* Start DATASET EXTRACT *

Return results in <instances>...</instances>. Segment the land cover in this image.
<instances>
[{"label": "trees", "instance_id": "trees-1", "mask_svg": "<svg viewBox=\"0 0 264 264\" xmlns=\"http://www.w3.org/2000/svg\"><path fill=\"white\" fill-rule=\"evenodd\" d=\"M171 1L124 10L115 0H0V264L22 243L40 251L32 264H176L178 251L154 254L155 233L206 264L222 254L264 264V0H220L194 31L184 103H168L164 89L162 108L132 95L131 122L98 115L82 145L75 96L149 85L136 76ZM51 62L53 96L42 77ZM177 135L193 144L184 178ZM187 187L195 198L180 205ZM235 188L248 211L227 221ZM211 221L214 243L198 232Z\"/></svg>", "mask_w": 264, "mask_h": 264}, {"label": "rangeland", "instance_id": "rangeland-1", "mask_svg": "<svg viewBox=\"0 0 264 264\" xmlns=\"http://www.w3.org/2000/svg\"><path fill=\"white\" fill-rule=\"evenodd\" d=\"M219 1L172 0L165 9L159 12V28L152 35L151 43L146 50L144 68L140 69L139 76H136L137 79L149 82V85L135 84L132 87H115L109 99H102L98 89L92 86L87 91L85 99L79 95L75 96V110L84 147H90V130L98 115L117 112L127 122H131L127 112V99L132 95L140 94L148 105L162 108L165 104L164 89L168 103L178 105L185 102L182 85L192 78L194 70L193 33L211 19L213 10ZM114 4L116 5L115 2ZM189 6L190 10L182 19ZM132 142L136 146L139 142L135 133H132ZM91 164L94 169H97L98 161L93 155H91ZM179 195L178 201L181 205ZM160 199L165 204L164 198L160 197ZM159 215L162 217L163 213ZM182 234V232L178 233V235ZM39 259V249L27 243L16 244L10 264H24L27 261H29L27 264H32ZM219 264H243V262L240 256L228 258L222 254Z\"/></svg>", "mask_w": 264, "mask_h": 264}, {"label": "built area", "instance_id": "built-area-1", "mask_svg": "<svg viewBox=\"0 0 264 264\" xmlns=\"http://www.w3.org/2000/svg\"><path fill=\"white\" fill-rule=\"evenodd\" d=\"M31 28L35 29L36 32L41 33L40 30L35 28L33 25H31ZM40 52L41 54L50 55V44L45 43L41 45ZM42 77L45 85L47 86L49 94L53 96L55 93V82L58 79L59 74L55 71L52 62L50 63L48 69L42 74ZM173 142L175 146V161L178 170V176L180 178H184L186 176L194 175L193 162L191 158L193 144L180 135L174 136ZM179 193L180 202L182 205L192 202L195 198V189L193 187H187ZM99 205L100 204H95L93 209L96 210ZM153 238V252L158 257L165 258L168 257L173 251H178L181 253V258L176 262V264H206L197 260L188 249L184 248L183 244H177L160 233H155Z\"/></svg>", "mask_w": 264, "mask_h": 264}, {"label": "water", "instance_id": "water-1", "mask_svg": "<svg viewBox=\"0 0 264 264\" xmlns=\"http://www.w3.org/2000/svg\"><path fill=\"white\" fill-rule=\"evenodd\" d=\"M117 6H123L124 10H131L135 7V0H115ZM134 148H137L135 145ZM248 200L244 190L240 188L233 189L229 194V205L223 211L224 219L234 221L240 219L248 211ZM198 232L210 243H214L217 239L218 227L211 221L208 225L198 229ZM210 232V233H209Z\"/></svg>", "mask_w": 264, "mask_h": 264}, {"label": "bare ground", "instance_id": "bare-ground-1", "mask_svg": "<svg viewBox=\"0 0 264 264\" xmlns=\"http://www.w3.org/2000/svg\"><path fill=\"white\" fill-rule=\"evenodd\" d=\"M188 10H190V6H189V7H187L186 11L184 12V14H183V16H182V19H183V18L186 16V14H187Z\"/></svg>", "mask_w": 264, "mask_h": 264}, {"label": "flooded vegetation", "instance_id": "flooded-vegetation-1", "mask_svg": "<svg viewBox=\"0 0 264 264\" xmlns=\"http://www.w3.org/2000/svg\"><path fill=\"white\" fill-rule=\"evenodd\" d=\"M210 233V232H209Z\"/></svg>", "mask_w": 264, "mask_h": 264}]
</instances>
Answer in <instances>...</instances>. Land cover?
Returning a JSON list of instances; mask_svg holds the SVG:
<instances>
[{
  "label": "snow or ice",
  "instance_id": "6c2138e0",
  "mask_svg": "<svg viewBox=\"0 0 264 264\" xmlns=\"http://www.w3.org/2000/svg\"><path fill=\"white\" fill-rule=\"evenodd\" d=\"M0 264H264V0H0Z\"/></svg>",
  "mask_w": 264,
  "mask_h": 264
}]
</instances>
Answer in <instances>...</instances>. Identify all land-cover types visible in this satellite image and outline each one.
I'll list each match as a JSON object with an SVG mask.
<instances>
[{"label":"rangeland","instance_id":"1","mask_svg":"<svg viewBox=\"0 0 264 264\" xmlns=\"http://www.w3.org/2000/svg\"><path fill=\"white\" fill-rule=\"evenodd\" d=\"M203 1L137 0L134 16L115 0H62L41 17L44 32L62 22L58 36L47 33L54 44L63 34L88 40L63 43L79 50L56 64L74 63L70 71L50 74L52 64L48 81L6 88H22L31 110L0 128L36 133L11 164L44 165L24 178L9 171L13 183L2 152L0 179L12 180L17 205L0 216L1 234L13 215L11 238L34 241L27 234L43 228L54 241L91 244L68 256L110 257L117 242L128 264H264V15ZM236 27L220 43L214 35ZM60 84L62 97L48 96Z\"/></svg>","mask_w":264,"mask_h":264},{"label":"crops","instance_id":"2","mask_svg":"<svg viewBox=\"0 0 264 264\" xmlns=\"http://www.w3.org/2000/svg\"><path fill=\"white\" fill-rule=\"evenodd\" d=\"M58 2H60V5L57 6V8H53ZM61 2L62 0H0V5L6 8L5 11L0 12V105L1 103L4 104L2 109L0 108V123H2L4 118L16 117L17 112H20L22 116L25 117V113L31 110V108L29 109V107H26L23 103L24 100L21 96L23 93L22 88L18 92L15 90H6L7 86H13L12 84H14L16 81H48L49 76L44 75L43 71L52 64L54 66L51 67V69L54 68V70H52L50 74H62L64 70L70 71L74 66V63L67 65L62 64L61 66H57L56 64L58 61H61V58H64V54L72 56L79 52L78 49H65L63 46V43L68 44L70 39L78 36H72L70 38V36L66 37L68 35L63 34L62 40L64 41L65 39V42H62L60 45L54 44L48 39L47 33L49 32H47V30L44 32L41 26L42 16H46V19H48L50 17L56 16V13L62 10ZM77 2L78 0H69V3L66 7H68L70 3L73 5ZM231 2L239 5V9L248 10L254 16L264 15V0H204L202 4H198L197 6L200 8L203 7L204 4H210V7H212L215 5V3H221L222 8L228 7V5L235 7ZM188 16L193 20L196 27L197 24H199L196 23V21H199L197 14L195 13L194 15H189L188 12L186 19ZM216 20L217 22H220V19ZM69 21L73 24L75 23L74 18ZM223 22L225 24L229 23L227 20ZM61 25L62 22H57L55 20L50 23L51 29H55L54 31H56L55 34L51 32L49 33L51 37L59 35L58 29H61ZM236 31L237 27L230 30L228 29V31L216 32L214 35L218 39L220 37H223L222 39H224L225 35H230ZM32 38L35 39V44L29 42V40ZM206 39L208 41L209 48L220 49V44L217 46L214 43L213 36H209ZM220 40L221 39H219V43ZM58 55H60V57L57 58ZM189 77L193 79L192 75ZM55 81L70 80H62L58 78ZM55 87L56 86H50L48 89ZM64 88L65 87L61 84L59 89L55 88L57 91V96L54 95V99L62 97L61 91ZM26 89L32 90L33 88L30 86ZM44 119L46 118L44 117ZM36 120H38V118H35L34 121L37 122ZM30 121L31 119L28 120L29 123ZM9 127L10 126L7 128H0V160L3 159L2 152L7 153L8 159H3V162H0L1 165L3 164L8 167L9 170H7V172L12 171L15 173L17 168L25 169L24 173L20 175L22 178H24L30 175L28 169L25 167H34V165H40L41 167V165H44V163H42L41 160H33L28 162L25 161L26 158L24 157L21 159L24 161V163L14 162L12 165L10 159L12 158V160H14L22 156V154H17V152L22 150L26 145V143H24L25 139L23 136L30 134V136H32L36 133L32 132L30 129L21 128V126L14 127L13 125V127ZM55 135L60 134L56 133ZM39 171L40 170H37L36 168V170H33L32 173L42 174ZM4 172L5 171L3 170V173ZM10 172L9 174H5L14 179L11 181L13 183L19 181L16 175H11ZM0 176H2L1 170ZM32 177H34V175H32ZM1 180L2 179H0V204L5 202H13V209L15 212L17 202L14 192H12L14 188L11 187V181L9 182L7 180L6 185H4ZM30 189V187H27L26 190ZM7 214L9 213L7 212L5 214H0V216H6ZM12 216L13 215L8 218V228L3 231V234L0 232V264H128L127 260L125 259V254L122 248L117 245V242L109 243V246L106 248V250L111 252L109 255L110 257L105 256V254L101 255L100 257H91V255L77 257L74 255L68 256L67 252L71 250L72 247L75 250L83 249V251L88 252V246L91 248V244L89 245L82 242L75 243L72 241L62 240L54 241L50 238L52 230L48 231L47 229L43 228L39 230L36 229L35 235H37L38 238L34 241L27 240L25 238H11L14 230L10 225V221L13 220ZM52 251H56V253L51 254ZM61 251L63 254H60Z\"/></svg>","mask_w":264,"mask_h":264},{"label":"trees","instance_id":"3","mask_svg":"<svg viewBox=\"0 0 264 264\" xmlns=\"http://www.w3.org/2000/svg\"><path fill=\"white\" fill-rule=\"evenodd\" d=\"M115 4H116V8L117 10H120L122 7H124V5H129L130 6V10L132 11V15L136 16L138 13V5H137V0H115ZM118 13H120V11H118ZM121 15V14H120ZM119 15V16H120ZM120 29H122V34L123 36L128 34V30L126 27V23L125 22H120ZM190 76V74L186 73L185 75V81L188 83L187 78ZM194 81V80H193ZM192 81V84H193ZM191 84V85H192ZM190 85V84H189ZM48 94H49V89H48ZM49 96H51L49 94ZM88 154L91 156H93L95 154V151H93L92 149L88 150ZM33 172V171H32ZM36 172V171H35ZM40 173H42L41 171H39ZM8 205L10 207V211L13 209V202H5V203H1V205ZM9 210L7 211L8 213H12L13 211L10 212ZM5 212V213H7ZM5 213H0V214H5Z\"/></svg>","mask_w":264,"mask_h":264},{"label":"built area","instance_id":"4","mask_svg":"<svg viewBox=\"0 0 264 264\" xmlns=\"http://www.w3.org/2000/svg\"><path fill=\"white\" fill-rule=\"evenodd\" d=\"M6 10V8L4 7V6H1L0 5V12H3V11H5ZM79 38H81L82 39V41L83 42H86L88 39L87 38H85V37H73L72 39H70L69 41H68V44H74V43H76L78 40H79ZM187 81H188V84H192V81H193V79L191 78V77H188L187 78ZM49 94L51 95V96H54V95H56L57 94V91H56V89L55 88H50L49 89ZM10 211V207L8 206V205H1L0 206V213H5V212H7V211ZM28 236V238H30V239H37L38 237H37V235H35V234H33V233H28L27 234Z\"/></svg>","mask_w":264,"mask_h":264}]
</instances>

* End DATASET EXTRACT *

List every line of the entries above that contains the string "this", copying each line in full.

### THE ANSWER
Return results in <instances>...</instances>. Segment the land cover in this image.
Answer in <instances>...</instances>. Identify all land-cover types visible in this satellite image and outline each one.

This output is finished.